Most horror films tend to start out slowly and somewhere in the first act, kill someone and such before revealing its mystery right in the end. This film however, is pure Japanese horror where it subverts the structure and momentum. The film's first half is purely a drama where Miike and screenwriter Daisuke Tengen observe the loneliness of Aoyama and his struggle to deal with his wife's death. It starts off slow and Miike takes an observant view of how Aoyama tries to move his life. It works for the momentum of structure with the first act of Aoyama ready to move on, the second act is the beginning of his relationship with Asami, and the third being about Asami. When the film moves to the second half, it becomes bizarre where reality and fiction blur to the point of what's going on. Then, there's the film's last 20 minutes that is pure horror at its most visceral. The scene is so horrifying to watch that audiences will definitely be screaming to the screen or TV. Overall, it's one of the best horror films ever made.

Helping Miike with his surreal vision is cinematographer Hideo Yamamoto whose color schemes from the intimacy and brightness of the film's first half in Aoyama's home and his work place to the more colorful yet eerie look of the film’s second half while most of the look in the second half is a bit grainy but works to convey the atmosphere. Production designer Tatsuo Ozeki also helps create the atmosphere in the film's second half with the decaying look of the ballet studio and the home of Asami while costume designer Tomoe Kumagai creates a wonderful, thin white dress for the Asami character for the film's first half. Editor Yasushi Shimamura does a wonderful, elliptical approach to the film's editing that works to gain the momentum of the suspense.

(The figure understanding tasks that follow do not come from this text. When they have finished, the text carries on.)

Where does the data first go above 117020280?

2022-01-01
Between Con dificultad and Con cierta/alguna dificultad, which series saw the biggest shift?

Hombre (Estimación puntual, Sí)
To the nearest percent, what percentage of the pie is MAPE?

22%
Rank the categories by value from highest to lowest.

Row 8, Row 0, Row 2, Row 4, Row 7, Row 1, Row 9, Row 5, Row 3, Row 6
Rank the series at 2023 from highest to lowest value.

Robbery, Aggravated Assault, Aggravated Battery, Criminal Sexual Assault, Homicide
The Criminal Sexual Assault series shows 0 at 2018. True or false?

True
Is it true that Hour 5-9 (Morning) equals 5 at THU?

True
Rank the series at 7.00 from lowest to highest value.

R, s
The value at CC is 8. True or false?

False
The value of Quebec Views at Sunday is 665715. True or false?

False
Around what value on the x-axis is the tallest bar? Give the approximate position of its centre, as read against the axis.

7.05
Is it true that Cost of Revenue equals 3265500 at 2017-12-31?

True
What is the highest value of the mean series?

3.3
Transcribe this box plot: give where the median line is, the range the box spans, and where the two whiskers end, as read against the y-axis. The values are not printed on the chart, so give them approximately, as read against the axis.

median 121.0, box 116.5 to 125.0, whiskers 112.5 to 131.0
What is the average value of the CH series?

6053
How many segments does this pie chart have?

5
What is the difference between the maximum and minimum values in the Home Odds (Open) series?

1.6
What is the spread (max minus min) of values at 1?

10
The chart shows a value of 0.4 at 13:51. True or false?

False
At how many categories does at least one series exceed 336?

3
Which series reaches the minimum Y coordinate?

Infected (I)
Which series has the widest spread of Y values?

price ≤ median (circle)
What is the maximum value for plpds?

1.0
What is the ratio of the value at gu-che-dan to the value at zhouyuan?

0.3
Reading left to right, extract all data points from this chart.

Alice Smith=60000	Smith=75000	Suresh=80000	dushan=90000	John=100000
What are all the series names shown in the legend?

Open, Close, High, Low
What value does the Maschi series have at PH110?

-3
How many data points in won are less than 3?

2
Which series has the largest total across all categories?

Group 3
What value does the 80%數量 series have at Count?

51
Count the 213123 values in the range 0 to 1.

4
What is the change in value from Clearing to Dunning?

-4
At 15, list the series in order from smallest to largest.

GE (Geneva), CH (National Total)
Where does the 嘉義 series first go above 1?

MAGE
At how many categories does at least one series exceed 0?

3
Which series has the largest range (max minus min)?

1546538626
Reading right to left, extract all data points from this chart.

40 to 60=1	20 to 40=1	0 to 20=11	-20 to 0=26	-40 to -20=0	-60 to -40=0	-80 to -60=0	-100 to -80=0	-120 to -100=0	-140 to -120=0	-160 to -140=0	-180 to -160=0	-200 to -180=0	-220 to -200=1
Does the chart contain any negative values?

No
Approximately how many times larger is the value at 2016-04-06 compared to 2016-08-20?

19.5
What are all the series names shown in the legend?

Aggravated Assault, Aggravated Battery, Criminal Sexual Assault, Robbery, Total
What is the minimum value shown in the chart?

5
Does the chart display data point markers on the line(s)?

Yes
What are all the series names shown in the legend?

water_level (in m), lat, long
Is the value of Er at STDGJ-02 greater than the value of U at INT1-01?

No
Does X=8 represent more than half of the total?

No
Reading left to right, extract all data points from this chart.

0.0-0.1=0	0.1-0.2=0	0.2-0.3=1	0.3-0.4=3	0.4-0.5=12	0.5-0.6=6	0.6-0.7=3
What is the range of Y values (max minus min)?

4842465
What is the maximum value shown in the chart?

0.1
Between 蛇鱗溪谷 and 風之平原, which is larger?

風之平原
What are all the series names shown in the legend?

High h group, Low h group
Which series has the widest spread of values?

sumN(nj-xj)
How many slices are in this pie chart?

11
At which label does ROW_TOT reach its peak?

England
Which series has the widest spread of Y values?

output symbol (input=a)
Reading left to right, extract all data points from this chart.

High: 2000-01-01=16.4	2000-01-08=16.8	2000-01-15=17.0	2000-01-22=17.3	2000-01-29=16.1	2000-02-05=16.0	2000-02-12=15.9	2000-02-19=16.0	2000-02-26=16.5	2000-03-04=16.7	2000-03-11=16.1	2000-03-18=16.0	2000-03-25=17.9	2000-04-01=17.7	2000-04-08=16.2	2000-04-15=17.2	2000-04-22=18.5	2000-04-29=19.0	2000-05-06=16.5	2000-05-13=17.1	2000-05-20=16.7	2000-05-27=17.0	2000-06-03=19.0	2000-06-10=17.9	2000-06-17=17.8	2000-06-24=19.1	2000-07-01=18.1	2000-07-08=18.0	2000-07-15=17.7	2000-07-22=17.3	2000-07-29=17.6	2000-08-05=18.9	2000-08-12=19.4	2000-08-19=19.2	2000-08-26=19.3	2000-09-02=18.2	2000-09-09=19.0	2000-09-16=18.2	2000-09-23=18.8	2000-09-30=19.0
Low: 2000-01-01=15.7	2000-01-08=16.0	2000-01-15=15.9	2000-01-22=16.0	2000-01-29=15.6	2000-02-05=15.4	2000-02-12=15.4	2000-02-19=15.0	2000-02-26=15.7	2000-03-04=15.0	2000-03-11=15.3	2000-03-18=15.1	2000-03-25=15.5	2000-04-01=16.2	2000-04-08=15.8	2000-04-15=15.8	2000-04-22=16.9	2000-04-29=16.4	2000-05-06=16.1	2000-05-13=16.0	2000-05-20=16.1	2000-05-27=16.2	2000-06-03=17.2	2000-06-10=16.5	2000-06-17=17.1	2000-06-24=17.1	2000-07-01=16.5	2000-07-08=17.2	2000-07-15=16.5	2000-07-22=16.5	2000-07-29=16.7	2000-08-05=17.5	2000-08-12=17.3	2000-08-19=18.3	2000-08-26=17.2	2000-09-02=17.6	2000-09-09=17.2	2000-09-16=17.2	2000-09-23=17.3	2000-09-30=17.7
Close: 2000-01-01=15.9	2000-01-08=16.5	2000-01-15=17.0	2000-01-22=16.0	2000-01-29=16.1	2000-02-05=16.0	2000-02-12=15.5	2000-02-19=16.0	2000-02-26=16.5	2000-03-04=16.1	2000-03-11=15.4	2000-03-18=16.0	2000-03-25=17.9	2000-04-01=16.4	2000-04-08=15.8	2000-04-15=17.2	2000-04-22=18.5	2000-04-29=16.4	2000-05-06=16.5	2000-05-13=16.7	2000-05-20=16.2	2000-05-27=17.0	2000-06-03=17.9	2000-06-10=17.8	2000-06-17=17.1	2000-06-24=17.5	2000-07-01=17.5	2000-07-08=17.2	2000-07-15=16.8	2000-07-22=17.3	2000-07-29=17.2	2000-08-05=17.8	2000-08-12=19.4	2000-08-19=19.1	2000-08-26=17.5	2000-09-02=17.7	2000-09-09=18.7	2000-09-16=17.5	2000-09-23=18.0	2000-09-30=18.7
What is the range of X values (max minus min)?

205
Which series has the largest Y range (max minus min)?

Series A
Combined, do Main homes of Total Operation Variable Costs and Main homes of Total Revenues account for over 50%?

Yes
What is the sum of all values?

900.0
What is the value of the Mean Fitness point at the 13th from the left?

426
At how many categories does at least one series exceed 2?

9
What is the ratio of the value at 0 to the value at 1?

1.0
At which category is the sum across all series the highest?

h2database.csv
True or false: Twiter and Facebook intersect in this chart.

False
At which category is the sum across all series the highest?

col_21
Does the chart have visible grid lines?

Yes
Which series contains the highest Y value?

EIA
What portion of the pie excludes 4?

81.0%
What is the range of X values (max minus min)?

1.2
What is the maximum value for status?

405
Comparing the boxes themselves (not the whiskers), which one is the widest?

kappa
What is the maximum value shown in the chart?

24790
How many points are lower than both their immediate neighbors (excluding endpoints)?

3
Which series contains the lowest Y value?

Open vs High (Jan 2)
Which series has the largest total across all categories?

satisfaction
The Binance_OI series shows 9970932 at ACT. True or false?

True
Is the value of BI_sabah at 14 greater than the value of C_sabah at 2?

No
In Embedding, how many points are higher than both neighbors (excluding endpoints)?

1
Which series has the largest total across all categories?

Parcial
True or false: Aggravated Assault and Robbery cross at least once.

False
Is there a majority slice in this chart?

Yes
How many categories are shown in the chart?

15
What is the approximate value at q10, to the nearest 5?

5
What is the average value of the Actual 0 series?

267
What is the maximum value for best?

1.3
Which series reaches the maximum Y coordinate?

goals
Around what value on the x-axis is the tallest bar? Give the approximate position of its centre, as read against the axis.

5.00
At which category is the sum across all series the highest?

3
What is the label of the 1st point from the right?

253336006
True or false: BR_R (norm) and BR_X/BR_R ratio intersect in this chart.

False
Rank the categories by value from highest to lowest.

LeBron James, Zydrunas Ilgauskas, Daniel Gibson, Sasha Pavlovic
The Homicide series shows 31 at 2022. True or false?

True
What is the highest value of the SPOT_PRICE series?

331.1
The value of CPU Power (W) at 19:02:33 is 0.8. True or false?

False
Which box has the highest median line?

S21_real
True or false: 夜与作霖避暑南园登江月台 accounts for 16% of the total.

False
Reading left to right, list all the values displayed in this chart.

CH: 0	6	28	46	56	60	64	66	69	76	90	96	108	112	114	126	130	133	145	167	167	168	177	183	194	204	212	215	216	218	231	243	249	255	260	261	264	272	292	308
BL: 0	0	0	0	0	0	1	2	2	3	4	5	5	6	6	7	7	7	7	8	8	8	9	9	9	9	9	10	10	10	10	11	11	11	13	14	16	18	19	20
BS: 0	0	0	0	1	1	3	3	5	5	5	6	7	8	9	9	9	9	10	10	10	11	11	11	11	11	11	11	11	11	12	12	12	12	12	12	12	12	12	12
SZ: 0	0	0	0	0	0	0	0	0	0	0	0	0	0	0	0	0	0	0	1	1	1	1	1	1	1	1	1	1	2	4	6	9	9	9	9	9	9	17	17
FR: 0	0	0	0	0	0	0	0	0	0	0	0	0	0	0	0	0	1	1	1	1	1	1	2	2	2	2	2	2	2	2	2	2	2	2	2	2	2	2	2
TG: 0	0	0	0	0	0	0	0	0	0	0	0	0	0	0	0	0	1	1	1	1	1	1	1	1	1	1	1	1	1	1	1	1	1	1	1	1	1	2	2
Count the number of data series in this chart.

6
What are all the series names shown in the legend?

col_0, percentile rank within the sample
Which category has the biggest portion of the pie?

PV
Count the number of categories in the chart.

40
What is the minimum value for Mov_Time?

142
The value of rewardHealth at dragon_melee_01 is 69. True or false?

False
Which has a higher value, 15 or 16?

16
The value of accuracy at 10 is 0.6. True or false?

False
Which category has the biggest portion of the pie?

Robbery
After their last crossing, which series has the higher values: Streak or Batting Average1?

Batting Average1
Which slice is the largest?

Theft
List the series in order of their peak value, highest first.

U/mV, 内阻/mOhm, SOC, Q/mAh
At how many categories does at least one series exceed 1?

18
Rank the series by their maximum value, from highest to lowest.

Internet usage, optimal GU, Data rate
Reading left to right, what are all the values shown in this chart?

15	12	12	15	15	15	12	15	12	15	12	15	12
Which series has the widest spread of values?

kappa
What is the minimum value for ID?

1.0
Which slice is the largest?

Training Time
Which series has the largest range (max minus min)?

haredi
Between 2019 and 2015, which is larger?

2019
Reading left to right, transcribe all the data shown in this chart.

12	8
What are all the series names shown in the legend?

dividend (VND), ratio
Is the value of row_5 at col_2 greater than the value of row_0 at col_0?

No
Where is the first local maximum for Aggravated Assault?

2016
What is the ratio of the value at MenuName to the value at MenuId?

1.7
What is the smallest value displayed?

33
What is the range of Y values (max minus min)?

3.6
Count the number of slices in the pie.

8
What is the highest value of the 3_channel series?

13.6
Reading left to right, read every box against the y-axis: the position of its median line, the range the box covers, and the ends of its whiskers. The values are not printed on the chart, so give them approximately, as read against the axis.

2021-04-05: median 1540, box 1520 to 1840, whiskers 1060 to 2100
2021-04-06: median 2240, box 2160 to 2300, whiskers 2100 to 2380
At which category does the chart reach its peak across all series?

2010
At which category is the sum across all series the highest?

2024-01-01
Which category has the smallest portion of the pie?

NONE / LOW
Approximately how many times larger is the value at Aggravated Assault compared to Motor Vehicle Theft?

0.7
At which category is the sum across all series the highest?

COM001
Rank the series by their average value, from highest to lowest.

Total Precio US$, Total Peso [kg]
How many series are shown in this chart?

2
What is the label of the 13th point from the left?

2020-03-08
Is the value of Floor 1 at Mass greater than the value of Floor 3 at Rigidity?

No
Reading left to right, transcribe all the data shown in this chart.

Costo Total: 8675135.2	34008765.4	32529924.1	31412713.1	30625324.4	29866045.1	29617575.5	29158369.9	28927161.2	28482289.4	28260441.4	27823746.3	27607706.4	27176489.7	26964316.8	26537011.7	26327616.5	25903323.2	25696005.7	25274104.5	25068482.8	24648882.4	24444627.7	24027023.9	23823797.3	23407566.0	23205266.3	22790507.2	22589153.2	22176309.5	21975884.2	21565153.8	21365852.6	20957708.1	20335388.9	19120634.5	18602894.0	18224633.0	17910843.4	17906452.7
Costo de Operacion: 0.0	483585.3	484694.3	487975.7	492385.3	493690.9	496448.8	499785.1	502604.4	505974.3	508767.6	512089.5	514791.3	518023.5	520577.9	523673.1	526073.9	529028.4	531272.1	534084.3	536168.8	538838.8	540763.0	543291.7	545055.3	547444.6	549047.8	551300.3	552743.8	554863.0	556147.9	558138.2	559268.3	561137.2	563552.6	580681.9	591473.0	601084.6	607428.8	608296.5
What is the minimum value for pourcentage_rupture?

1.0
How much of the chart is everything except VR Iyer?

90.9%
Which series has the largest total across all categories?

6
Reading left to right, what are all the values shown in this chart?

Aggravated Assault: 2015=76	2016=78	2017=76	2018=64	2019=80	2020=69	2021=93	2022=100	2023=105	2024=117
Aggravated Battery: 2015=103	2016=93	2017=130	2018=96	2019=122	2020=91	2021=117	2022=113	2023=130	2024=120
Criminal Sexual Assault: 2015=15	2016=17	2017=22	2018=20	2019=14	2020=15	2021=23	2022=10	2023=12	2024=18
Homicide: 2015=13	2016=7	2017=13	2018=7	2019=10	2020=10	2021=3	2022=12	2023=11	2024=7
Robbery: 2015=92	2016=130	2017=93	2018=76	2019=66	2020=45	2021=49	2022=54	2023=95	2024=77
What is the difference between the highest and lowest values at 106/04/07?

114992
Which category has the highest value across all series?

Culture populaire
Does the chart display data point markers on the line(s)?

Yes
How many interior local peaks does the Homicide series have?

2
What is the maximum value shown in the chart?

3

Music composer Koji Endo brings a plaintive, melancholic piano, orchestral score to the film to convey the drama but then shifts to suspenseful screeches of music to convey the film's second half.

The film's cast includes small performances from Miyuki Matsuda as Aoyama's late wife Ryoko, Toshie Negishi as the housecleaner Rie, Misato Nakamura as a house cleaner, Misato Nakamura as Shigehiko's girlfriend, and a creepy performance from Renji Ishibashi as a man in a wheelchair who works at the ballet studio. Jun Kunimura is excellent as the cautious, moralistic Yoshikawa whose suspicions about Asami are wonderfully observed as his performance is wonderful in the supporting role. Tetsu Sawaki is also great as Aoyama's son Shigehiko whose hope for his father to find romance is put to the test as he wonders about his father's melancholia and later, his obsession with Asami. Ryo Ishibashi is wonderful as the sad, desperate Aoyama whose love for his late wife is later countered by the melancholia of Asami until his character goes into full search of who she is as Ishibashi is great in the leading role. Finally, there’s Eihi Shiina as Asami, who starts off innocently and quiet in the film's first half but her best work is in the second where she reveals her dark obsessions and everything including the film's creepy third act.

While it doesn't follow the convention of traditional or Western horror films, Odishon still packs a punch into its approach of horror. The film however, for non-horror fans or traditional horror fans will have a hard time going to the film's bizarre third act along with its most terrifying scene. While the film has great performances and some great directing from Takeshi Miike, it's a film that is real touchstone to the horror genre but might be too extreme for some to the point that audiences might see it once and never again. Still, if you want a great example of what Japanese does in horror films at its most extreme and thrilling, Odishon is the film to see.